Apart from the obvious weakness of this ad-hom attack, Ledeen also ignores the fact that, since the original October 2003 agreement, Iran:

  • has not enriched uranium
  • has increased its cooperation with the IAEA’s investigation
  • is doing several things that it’s not legally required to do, like act as if the additional protocol to its IAEA safeguards agreement is in force (even though it isn’t). In fact, there’s not really a legal requirement for Iran to suspend its enrichment program.

Now it is true that Iran has, among other things, also gone back on a February 2004 agreement to refrain from building centrifuges and manufacturing components for them. And they previously lied to the IAEA and still need to resolve several other outstanding issues. And all of their claims should be scrutinized very, very, closely. But it’s tough to argue that there’s not at least some basis for believing that Iran may want to deal with the EU3 and eventually give up its fuel cycle facilities.

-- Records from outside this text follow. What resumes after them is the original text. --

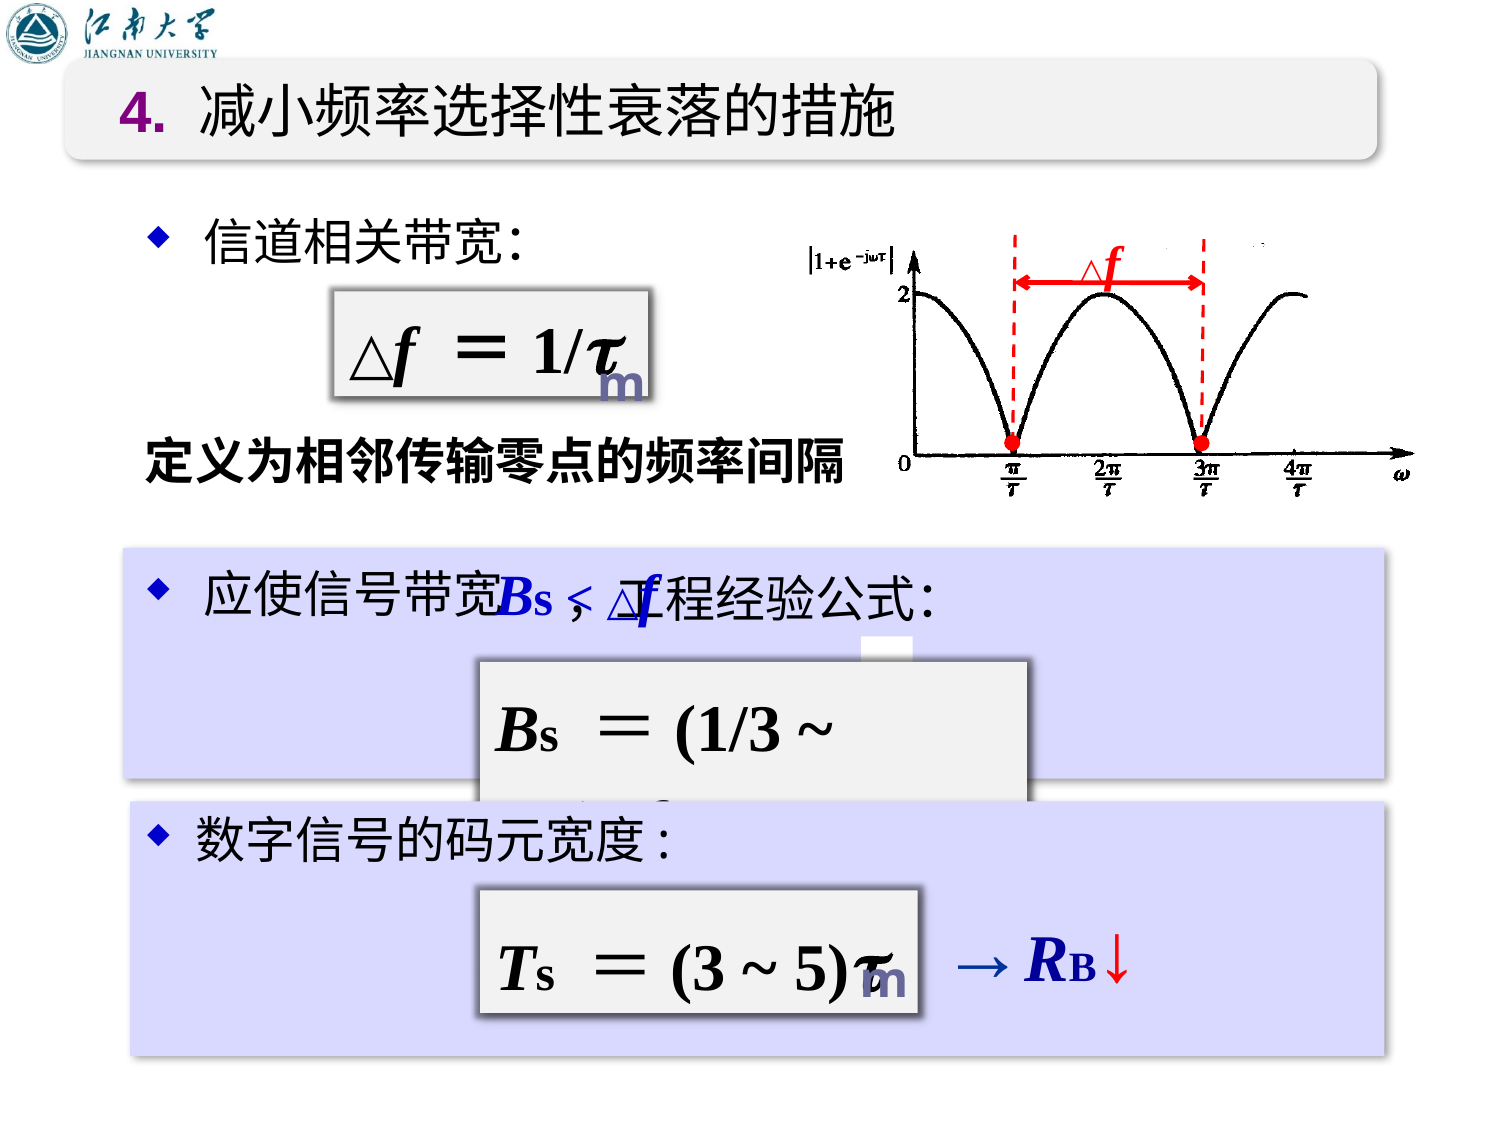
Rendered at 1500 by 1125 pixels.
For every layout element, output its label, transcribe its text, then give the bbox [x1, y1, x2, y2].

text_box →RB↓ [926, 891, 1154, 1006]
text_box Bs < △f [480, 549, 699, 635]
text_box Bs ＝(1/3 ~ 1/5)△f [480, 661, 1027, 799]
text_box ，工程经验公式： [122, 547, 1385, 779]
text_box Ts ＝(3 ~ 5) [480, 890, 918, 1013]
text_box [861, 636, 913, 653]
text_box 应使信号带宽 [699, 555, 831, 630]
picture [6, 3, 217, 64]
picture [793, 227, 1444, 512]
text_box m [844, 939, 924, 1015]
text_box △f ＝1/ [334, 291, 648, 397]
text_box m [582, 343, 661, 419]
text_box 应使信号带宽 [130, 555, 480, 630]
text_box 4. 减小频率选择性衰落的措施 [64, 59, 1378, 160]
text_box 信道相关带宽： 定义为相邻传输零点的频率间隔 [130, 190, 889, 498]
text_box 数字信号的码元宽度: [130, 801, 1385, 1056]
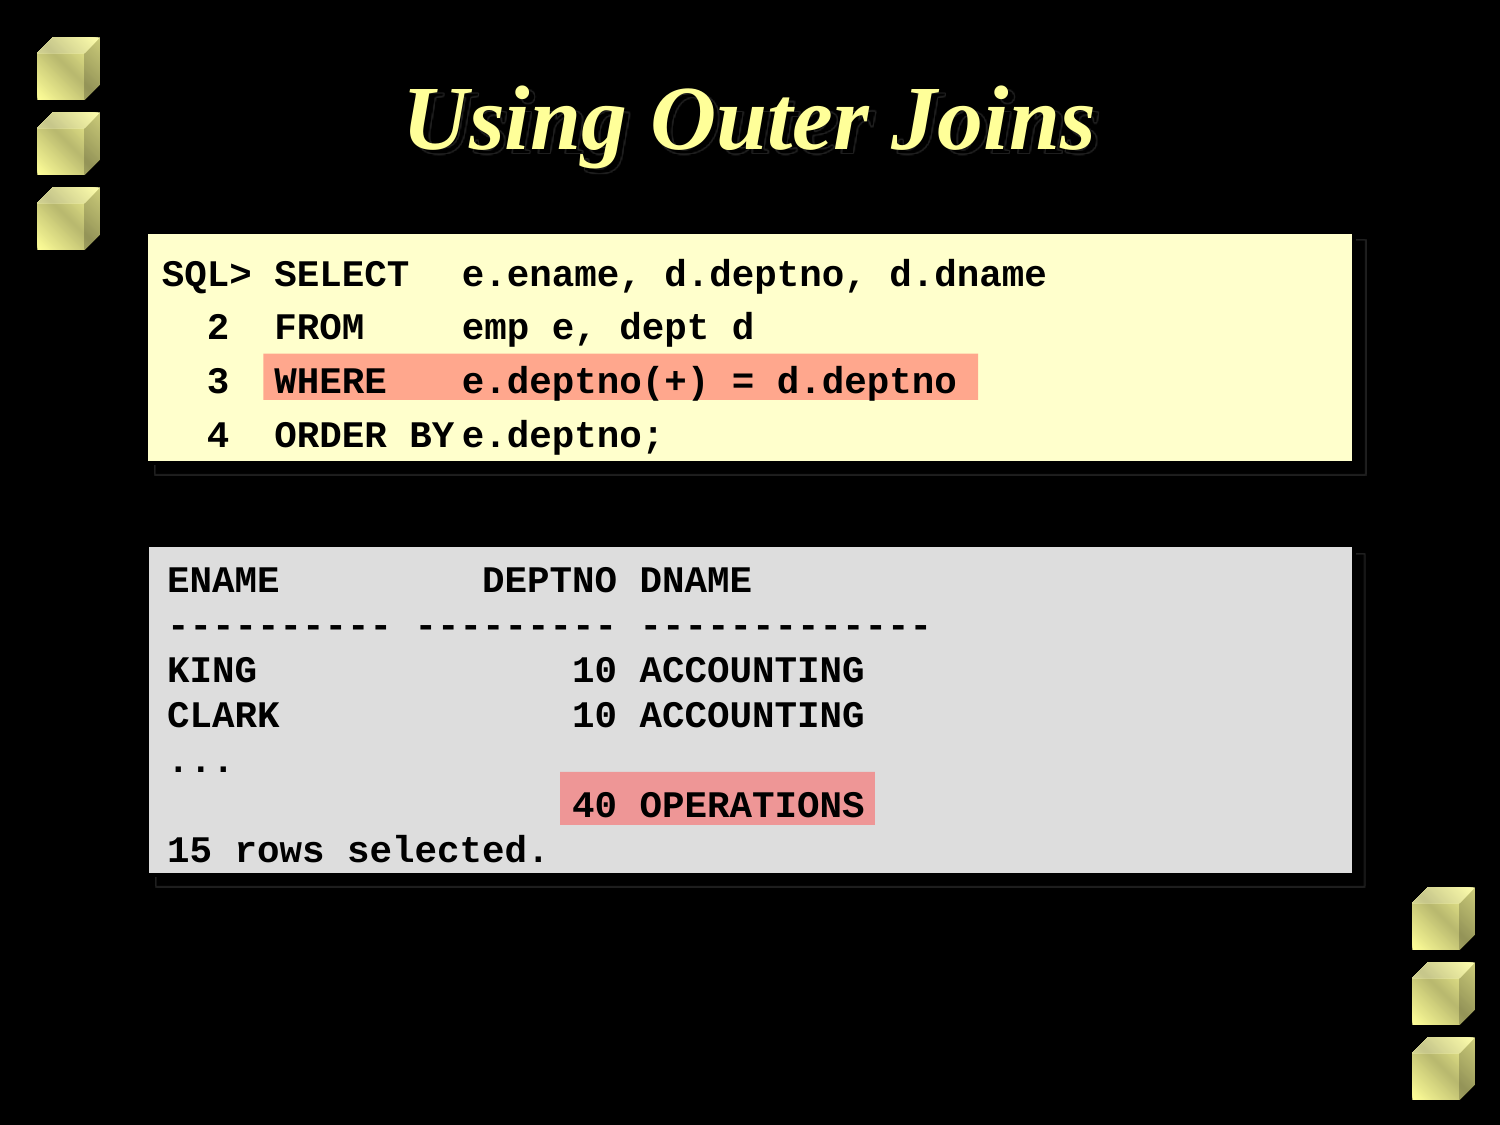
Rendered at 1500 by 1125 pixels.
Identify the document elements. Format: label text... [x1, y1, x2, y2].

text_box ENAME DEPTNO DNAME ---------- --------- ------------- KING 10 ACCOUNTING CLARK 10 ACCOUNTING ... 40 OPERATIONS 15 rows selected. [152, 547, 1356, 878]
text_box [263, 353, 979, 826]
text_box [146, 545, 257, 876]
title Using Outer Joins [112, 50, 1388, 238]
text_box SQL> SELECT e.ename, d.deptno, d.dname 2 FROM emp e, dept d 3 WHERE e.deptno(+) = d.deptno 4 ORDER BY e.deptno; [146, 229, 1360, 466]
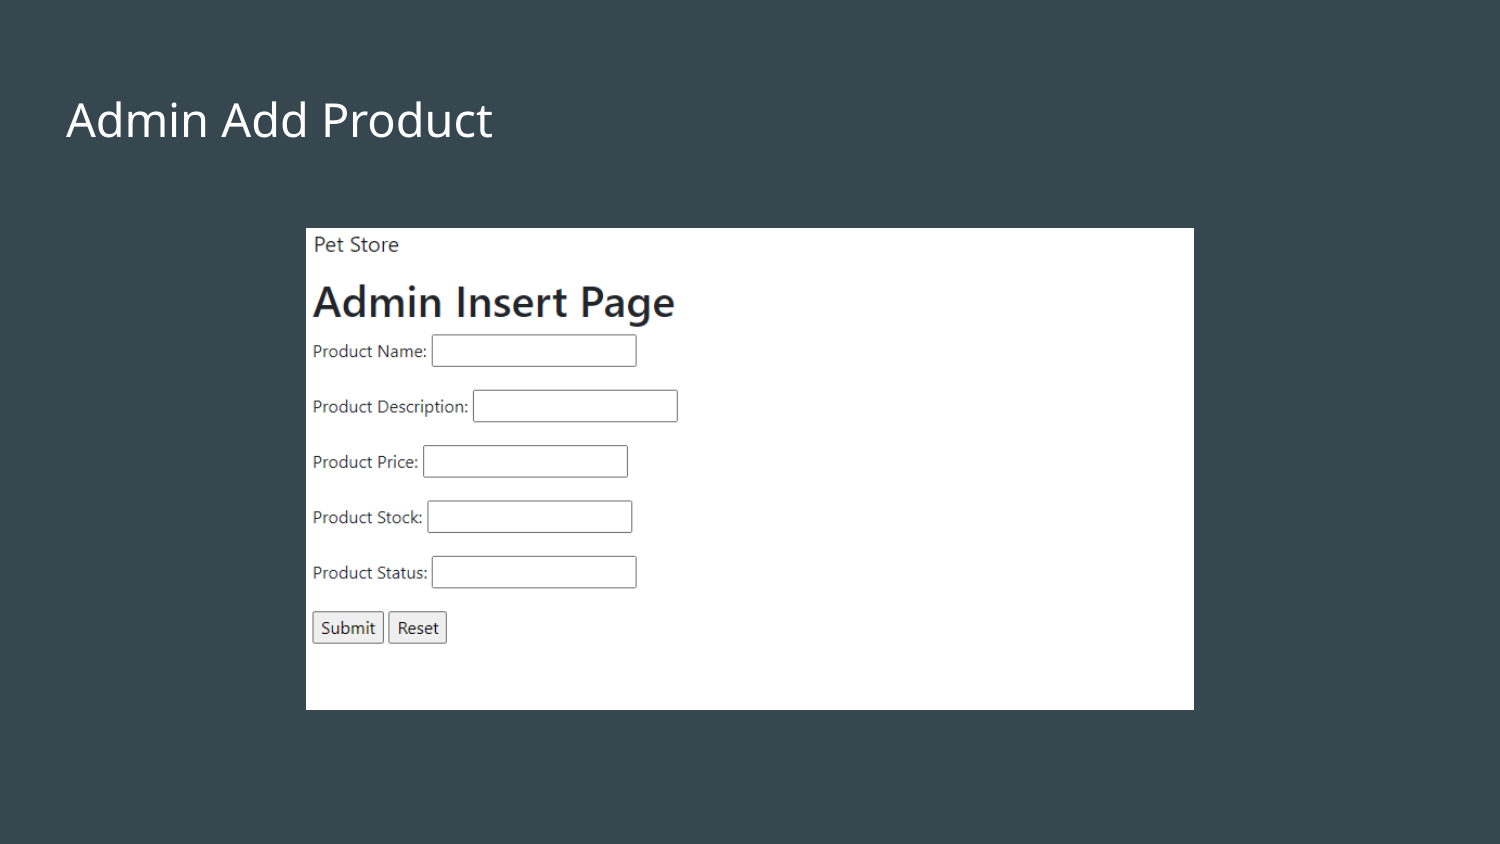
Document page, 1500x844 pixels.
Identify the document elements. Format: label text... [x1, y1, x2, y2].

title Admin Add Product [51, 72, 1449, 167]
picture [306, 228, 1194, 710]
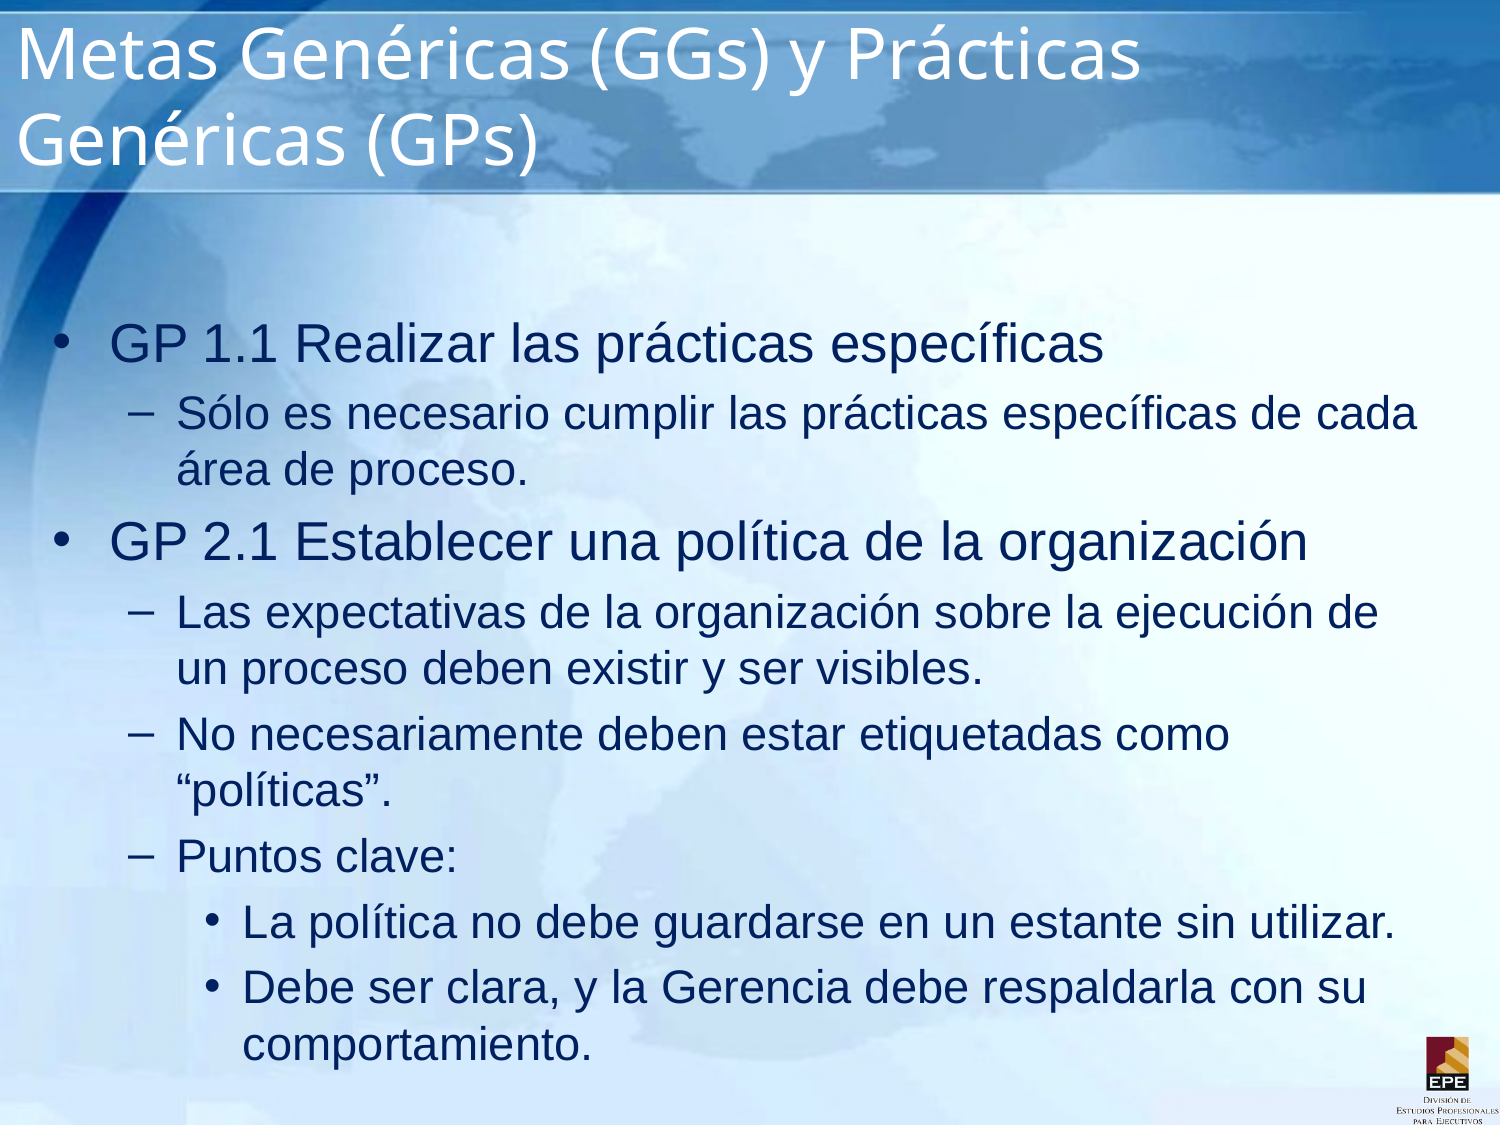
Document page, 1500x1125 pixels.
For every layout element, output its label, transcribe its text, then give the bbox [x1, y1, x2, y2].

picture [0, 0, 1500, 1125]
title Metas Genéricas (GGs) y Prácticas Genéricas (GPs) [0, 0, 1463, 188]
list GP 1.1 Realizar las prácticas específicas Sólo es necesario cumplir las prácticas específicas de cada área de proceso. GP 2.1 Establecer una política de la organización Las expectativas de la organización sobre la ejecución de un proceso deben existir y ser visibles. No necesariamente deben estar etiquetadas como “políticas”. Puntos clave: La política no debe guardarse en un estante sin utilizar. Debe ser clara, y la Gerencia debe respaldarla con su comportamiento. [37, 299, 1450, 1088]
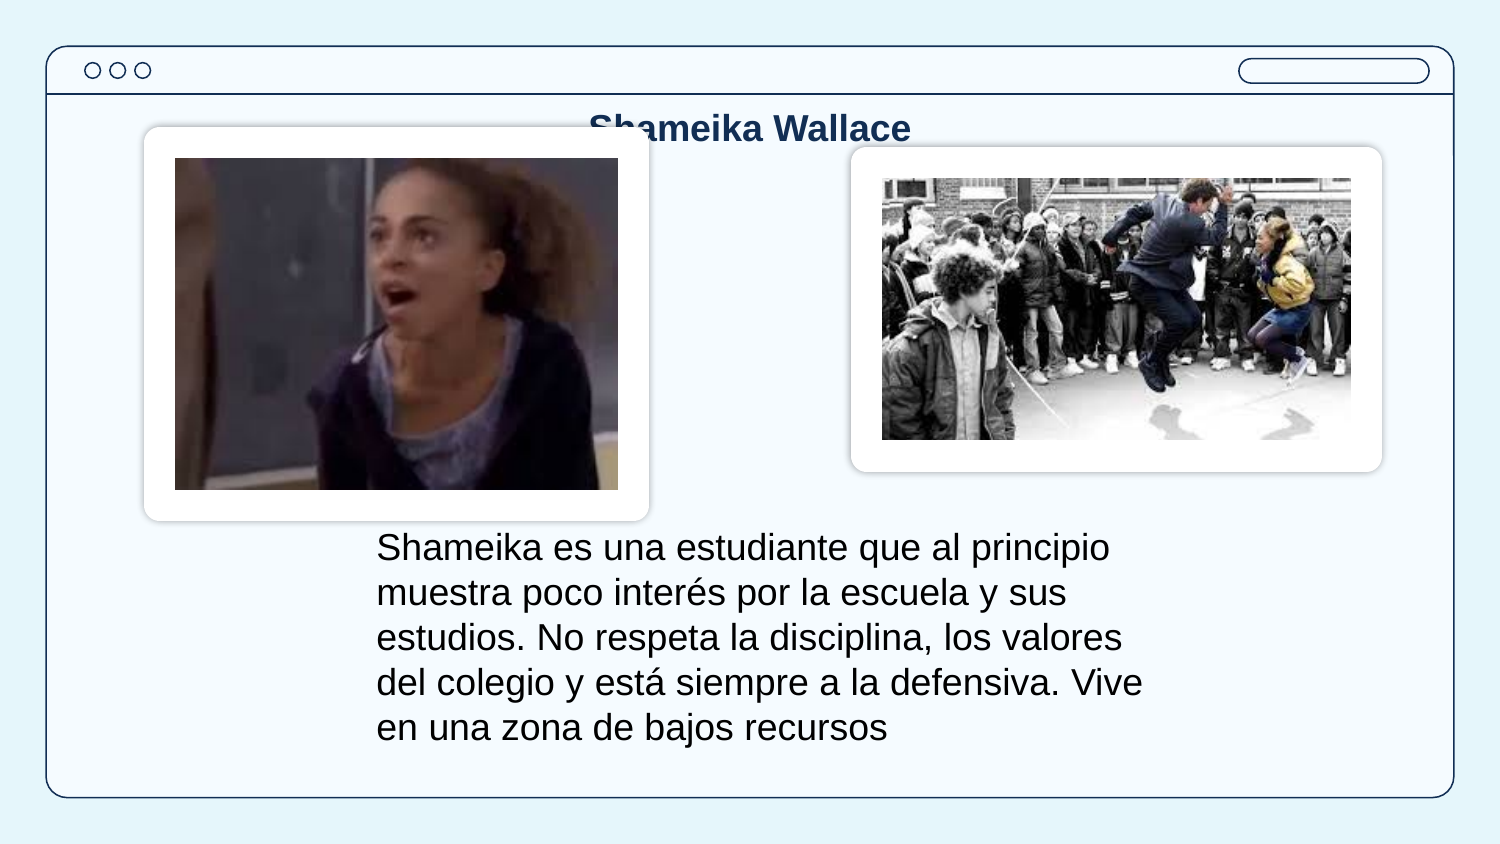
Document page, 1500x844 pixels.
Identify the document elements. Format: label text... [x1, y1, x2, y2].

After asserting (again, without evidence) that the EU3 want a nuclear-armed Iran and want to keep the US from acting to stop Iranian nukes (No, I’m not going to waste keystrokes answering this nonsense), Ledeen claims that

There is certainly no risk that the United Nations will do anything serious, which is why the Europeans keep insisting that it is the only “legitimate” forum for any discussion of the Iranian nuclear menace.

This is really where up becomes down for Ledeen and (apparently) NRO editors. In point of fact, the US has been insisting on going to the UN Security Council. The EU3 have threatened to support this US effort as a way to get Iran to cooperate. The reason they’re skeptical of the US idea is because they don’t think the US knows what to do if the issue does go to the Security Council. It’s worth noting that the IAEA referred North Korea to the Security Council more than 18 months ago and nothing has happened.

Anyway, the rest of the article is about why we should push for regime change in Iran. There’s no evidence to support any of his claims here either, and most knowledgeable people seem to agree that regime change is a) unlikely to work, especially in the short term and b) no guarantee of a regime that won’t want nuclear weapons. (see, for example, this CFR task force report.)

Whatever.

Comments

  1. Christopher Paine (History)

    “But it’s tough to argue that there’s not at least some basis for believing that Iran may want to deal with the EU3 and eventually give up its fuel cycle facilities.” Not much of a basis, I’m afraid. While Ledeen is certainly a fool—no argument there—I see little chance that Iran (or for that matter most NPT non-weapon states larger than Libya) would sign a formal undertaking permanently renouncing their current legal “right” under the NPT to fully develop develop the peaceful applications of nuclear technology. After all, there are the precedents of Japan, Germany, Holland, and Belgium—NPT non-weapon state members in good standing with nuclear fuel cycle facilities—so why should Iran accept anything less. “Delay,” “deferral,” “moratorium,”—perhaps—but “give-up,” never. And in the current climate, their “defiance” on this “peaceful use” question is likely to be supported by many other states.

    Iran might ultimately be induced to agree if: (a) it perceives that it is agreeing to a new universal norm—i.e. fuel cycle facilities would be universally understood to constitute an intrinsic part of the “manufacture” of nuclear weapons banned under Articles I and II of the NPT, thereby trumping the peaceful use rights under Article IV, which by its own terms must be interpreted “in conformity with article I and II of this Treaty;” (b) there is a dramatic improvement in Iran’s regional security environment, including a complete withdrawal of the threat of US/Israeli conventional military intervention in its internal affairs; and c) the US,Russia,China,Israel, India, and Pakistan—Iran’s neighbors all—do far more to put their nuclear deterrents in some deep dark arms control basement, such that the frequently voiced Iranian fears of “coercion in a crisis” no longer seem as relevant—and real—as they do today. Of course, every time the Bushies open their mouths, they persuade Tehran of just the opposite.